Member of the South Carolina Senate
- In office 1992–2004
- Preceded by: Frank Gilbert
- Succeeded by: Kent M. Williams

Member of the South Carolina House of Representatives
- In office 1989–1992
- Preceded by: Frank Gilbert
- Succeeded by: Jesse E. Hines

Personal details
- Born: Maggie Wallace August 29, 1948 (age 77) Florence, South Carolina, U.S.
- Party: Democratic
- Children: 1
- Alma mater: Fayetteville State University (B.A.) Francis Marion College (M.Ed.)

= Maggie Wallace Glover =

American politician

Maggie Wallace Glover (born August 29, 1948) is a former American Democratic politician, serving in the South Carolina State Senate and the South Carolina House of Representatives.

== Early life and education ==
Glover was born in Florence, South Carolina, the daughter of Ethel (née Greene) and Fulton Wallace. She received a B.A. from Fayetteville State University in 1970, and an M.Ed. from Francis Marion College in 1982.

== Political career ==

=== South Carolina State Senate ===
Glover was the first African-American woman to be elected as a member of the South Carolina Senate, serving District 30 from 1992 to 2004.

=== South Carolina House of Representatives ===
Glover was also a member of the South Carolina House of Representatives serving District 62 from 1989 to 1992.

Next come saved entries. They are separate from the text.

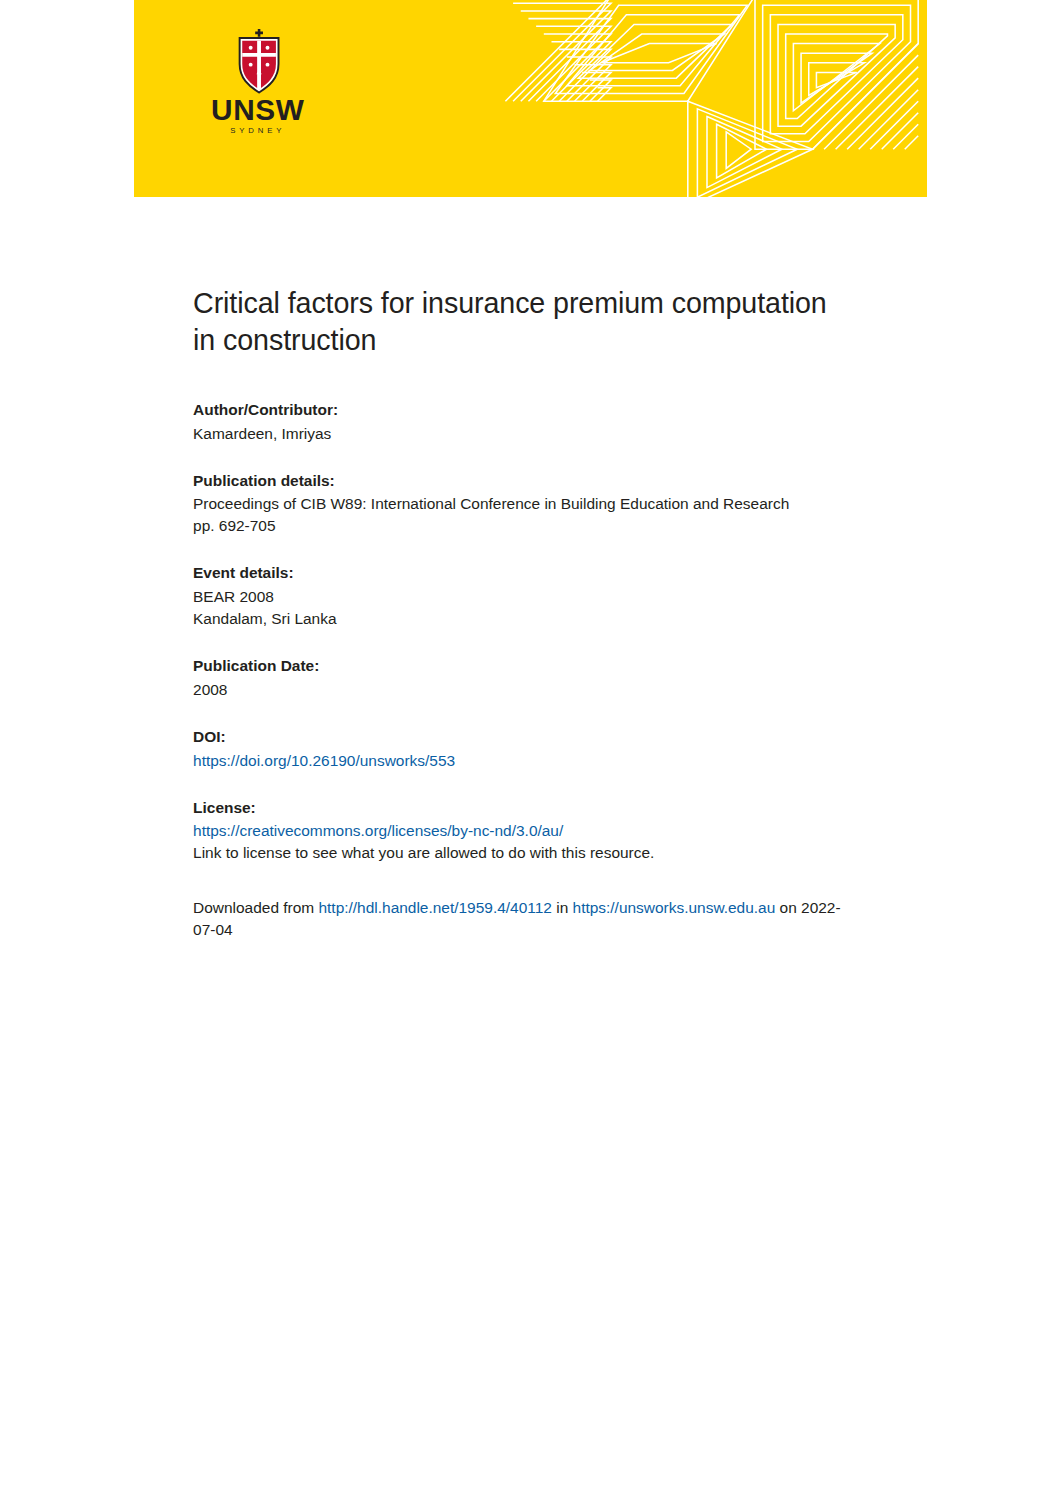UNSW SYDNEY
Critical factors for insurance premium computation in construction
Author/Contributor: Kamardeen, Imriyas
Publication details: Proceedings of CIB W89: International Conference in Building Education and Research pp. 692-705
Event details: BEAR 2008 Kandalam, Sri Lanka
Publication Date: 2008
DOI: https://doi.org/10.26190/unsworks/553
License: https://creativecommons.org/licenses/by-nc-nd/3.0/au/ Link to license to see what you are allowed to do with this resource.
Downloaded from http://hdl.handle.net/1959.4/40112 in https://unsworks.unsw.edu.au on 2022-07-04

==== Confederate flag ====
While serving in the House in 1991, Glover introduced a resolution calling for the removal of the Confederate flag from atop the South Carolina State House. Co-sponsors of the resolution were Kenneth E. Bailey Sr., Donald W. Beatty, Joe Ellis Brown, Curtis B. Inabinett, John L. Scott Jr., Candi Waites, Lucille Whipper, Juanita Mitchell White and DeWitt Williams.